GIVEN TEXT:
Currency wars.... guess who is going to win....the little guy who buys btc before governments hedge their currencies.
Good on you for being a voice in the bitcoin community
President of Property..

Nonsense. It can be regulated out of any practical use overnight (as Trump has hinted). It has the integrity of a casino and it amuses me that this site legitimizes this scam with a chart - it will turn out to be embarrassing. Anyone with some mediocre internet research skills can uncover this ponzi criminal raquet in no time.

"It can be regulated out of any practical use overnight" - really? I dont think so and you sound like a amateur detective. Come back to us with some more "research" before wrting such loony tunes.

Easy. Regulate it to death. One way would be for gummit to consider any funds derived from BT as proceeds of crime. Sure you can still trade BT direct and buy porn with you buddies, but what use is it if you cannot move the value into mainstream and buy substantive assets?

penny dropped yet?

Well ten years and many bitcoin transactions later when do you think your regulation will come into affect?

Oh and who buys porn these days?

..whenever they decide....

We will see how good a "store of value" it is when GFC 2.0 hits.

So far so good..inching up to USD $12k

Apart from the other arguments for and against, do you have concerns about the amount of energy Bitcoin chews up? I don't think this is the crypto we need for the future.

No I dont ..solar power is becoming cheaper by the day..I am more concerned with plastic in the environment.

DATA TO EXAMINE:
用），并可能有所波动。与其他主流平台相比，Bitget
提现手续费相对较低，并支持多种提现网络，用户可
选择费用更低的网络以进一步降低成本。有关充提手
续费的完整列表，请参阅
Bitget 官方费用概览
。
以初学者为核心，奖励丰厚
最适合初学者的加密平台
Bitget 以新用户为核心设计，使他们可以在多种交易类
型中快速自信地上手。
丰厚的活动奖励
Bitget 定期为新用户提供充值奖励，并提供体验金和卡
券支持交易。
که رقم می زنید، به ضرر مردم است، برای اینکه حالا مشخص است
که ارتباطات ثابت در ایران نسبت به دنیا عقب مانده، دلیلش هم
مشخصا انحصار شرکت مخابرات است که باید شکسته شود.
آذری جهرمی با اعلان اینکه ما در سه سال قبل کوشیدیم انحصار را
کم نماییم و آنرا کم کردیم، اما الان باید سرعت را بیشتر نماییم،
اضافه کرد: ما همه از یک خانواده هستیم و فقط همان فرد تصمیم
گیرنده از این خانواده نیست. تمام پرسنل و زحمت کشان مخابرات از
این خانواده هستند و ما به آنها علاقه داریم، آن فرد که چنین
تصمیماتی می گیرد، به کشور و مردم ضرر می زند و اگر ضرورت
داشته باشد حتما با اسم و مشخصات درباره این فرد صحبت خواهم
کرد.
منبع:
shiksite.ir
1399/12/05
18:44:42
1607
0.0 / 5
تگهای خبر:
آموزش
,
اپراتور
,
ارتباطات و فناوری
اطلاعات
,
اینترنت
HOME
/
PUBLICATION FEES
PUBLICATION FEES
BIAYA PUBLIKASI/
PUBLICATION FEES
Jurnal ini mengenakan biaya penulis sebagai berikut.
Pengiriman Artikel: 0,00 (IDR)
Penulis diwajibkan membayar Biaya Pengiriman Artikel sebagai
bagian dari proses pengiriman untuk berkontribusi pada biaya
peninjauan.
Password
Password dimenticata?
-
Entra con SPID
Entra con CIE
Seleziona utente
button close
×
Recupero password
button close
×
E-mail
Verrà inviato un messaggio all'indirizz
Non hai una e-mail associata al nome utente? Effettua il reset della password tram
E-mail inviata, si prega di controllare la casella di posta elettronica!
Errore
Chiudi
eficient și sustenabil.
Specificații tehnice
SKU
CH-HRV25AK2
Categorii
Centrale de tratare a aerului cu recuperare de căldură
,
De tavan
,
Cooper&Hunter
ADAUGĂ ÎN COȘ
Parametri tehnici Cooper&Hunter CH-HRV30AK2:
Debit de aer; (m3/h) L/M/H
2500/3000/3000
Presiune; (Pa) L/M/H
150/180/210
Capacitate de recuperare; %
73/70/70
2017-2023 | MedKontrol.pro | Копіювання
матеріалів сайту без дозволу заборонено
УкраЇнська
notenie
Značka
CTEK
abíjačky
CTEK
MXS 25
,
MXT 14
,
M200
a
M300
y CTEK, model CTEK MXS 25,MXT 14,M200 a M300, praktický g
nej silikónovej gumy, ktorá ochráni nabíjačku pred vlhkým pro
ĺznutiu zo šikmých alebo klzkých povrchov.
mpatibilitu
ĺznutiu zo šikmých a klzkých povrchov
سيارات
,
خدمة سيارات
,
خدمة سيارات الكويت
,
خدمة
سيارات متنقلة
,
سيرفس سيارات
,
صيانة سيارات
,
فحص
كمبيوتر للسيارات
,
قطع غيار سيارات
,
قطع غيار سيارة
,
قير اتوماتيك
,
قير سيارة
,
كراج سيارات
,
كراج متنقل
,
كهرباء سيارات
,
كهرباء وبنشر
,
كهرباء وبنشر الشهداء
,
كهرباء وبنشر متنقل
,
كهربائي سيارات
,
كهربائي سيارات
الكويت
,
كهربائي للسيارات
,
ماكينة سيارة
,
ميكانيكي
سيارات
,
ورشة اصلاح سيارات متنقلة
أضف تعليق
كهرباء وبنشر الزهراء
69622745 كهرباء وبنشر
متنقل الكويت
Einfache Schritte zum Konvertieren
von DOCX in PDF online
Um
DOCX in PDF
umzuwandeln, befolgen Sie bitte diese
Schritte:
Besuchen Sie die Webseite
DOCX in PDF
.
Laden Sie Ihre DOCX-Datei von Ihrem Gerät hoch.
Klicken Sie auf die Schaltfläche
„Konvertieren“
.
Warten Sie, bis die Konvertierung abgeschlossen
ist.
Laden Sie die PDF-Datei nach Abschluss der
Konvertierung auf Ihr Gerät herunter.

ASSIGNED TASK A:
From the comment thread on bitcoin, copy the part that opens with the words containing "Currency wars.... guess" and closes with "in no time.".
ASSIGNED TASK B:
Rewrite the paragraph of the bitcoin comment thread that begins "Nonsense. It can be regulated out of any practical use overnight" as a short list of its main claims.
ASSIGNED TASK C:
Write the next part of the bitcoin comment thread, following on from its last comment.

WRITTEN RESPONSE A:
Currency wars.... guess who is going to win....the little guy who buys btc before governments hedge their currencies.
Good on you for being a voice in the bitcoin community
President of Property..

Nonsense. It can be regulated out of any practical use overnight (as Trump has hinted). It has the integrity of a casino and it amuses me that this site legitimizes this scam with a chart - it will turn out to be embarrassing. Anyone with some mediocre internet research skills can uncover this ponzi criminal raquet in no time.

WRITTEN RESPONSE B:
- Bitcoin can be regulated out of any practical use overnight, as Trump has hinted.
- It has the integrity of a casino.
- The site's chart legitimizes the scam, and this will turn out to be embarrassing.
- Even mediocre internet research exposes it as a criminal Ponzi racket.

WRITTEN RESPONSE C:
Hello there. Good news - if you think bitcoin is going to zero come to bitmex and place a leveraged short. I'm actually doing exactly that except with altcoins (which are a better example of a scam going to zero - at least some of them like Tron).

Oh, we thought lonewolfnz had died with kiwibitman80...

...... the beginning of the John Mauldens "Great Reset"

Maybe. Or it could be a short-term correction followed by another big upswing like all the other dips over the last few years.

If consumerism is the victim, bring it on!

I have always wondered why so many of you are comfortable with a lot of debt when entering a global recession. My bets are paid-for real estate, REIT's, crypto & precious metals. Bring it on.

Cryptos?
To buy what exactly?
You clearly dont see that its keeping commodity prices up thats the issue.
If producers are insolvent, good luck with your crypto.

I've heard that people have these "Crypto Debit Cards" that allow them to make purchases, therefore they claim Cryptos have good liquidity.

So what happens if they go to make a purchase and their card declines? Is there a local branch they can pop into, a customer center they can phone or a regulatory/oversight body they can elevate their problems to?

The card issuer I would guess.

Correct. For example, with a TenX card the issuer is Visa.

The point is to never sell your cryptos or metals (or land). Burrish!

Wall Street is down a whopping -3.4% so far today and sinking fast.

Was the Plunge Protection Team dismissed prematurely? Read more

We may be entering an extended period where stocks are eventually on sale and gold is up, up,up. Bitcoin could fluctuate either way. As for the NZ housing market, here are your outside forces adding to the bursting of the bubble.

What about these other asset classes being dragged down effects the NZ housing market?

A declining housing market will seriously impact the sharemarket if overseas forces don’t, especially the banks and anything related to construction, but it could come later after it’s very obvious what’s happening with the housing market. If the US stock market tanks before that, and a US recession, it’ll be earlier. Those are my thoughts anyway.

Bit of a dramatic title.

Trade wars lead to currency wars which lead to shooting wars.

I was surprised when gold went over 60NZD/g early this year. Now it's over 72NZD/g. That's an all time high! Exceeding the 2011 peak.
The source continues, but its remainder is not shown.